JAKARTA|ProNews.id – Badan Pengawas Pemilihan Umum (Bawaslu) merilis sepuluh provinsi berpotensi memiliki kerawanan netralitas Aparatur Sipil Negara (ASN) dalam Pemilu 2024.
Anggota Bawaslu, Lolly Suhenty S.Sos.I., M.H menyebutkan, tertinggi pertama, yakni Maluku Utara (Malut), disusul kedua, Sulawesi Utara (Sulut), dan ketiga Banten.
Selanjutnya, seperti dilansir dari laman resmi Bawaslu, urutan keempat hingga sepuluh adalah: Sulawesi Selatan (Sulsel), Nusa Tenggara Timur (NTT), Kalimantan Timur (Kaltim), Jawa Barat (Jabar), Sumatera Barat (Sumbar), Gorontalo, dan Lampung.

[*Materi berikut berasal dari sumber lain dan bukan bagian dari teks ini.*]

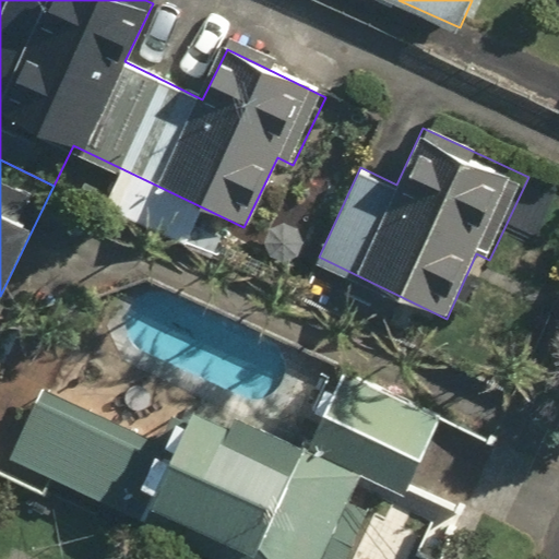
[(343,380),(310,452),(198,401),(178,445),(47,387),(13,462),(228,558),(346,558),(370,508),(347,497),(358,473),(414,498),(447,427),(343,380)]
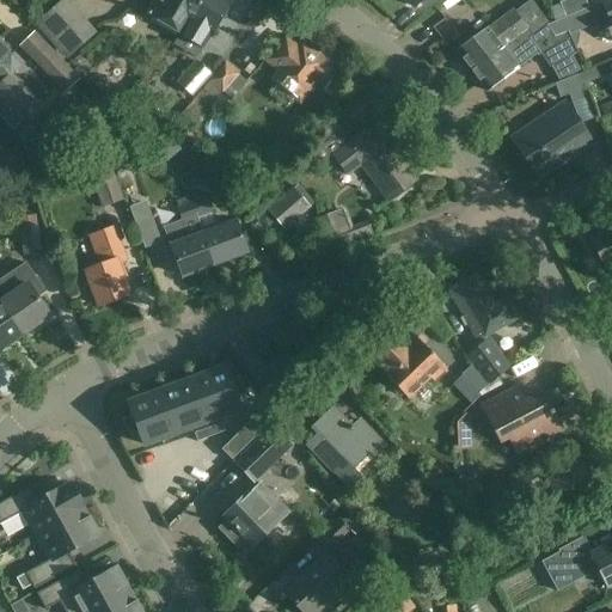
[(67,0),(62,0),(34,25),(66,61),(97,34),(67,0)]
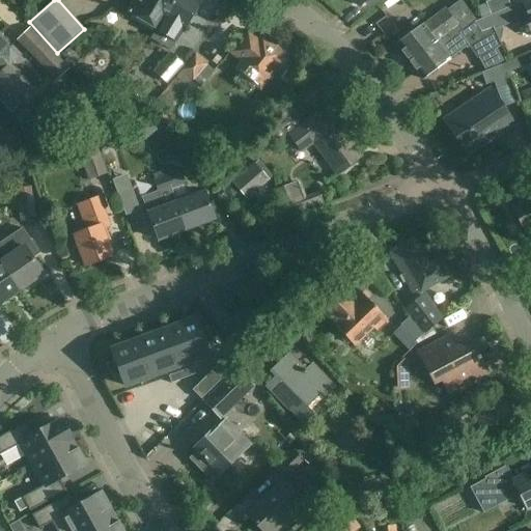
[(157,30),(162,22),(162,21),(171,5),(173,0),(134,0),(127,14),(156,31),(157,30)]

“Inilah posisi provinsi yang kerawanannya tinggi, maka pada sepuluh provinsi ini pastikan upaya pencegahannya tepat,” katanya, saat membuka Peluncuran Pemetaan Kerawanan Pemilu dan Pemilihan Serentak 2024 Isu Strategis: Netralitas ASN di Manado, Kamis (21/09) di Jakarta.
Ia berharap, 10 provinsi berpotensi kerawanan tertinggi soal netralitas ASN, memiliki kreatifitas dalam melakukan pencegahannya.
“Pencegahan ini dikencangkan, tidak boleh berjarak di pemerintahan, baik yang ada di provinsi maupun kabupaten/kota. Alasannya, upaya pencegahan yang baik, yaitu dengan membangunnya melalui komunikasi yang bertujuan mencegah melakukan pelanggaran,” ujar Lolly.
Sedangkan, di tingkat kabupaten/kota, tercatat 20 daerah yang memiliki kerawanan tinggi.
Diantaranya, bebernya, Kabupaten Siau Tagulandang Biaro (Sitaro), Kab. Wakatobi, Kota Ternate, Kab. Sumba Timur, Kota Parepare, Kab. Bandung, Kab. Jeneponto, dan Kab. Mamuju.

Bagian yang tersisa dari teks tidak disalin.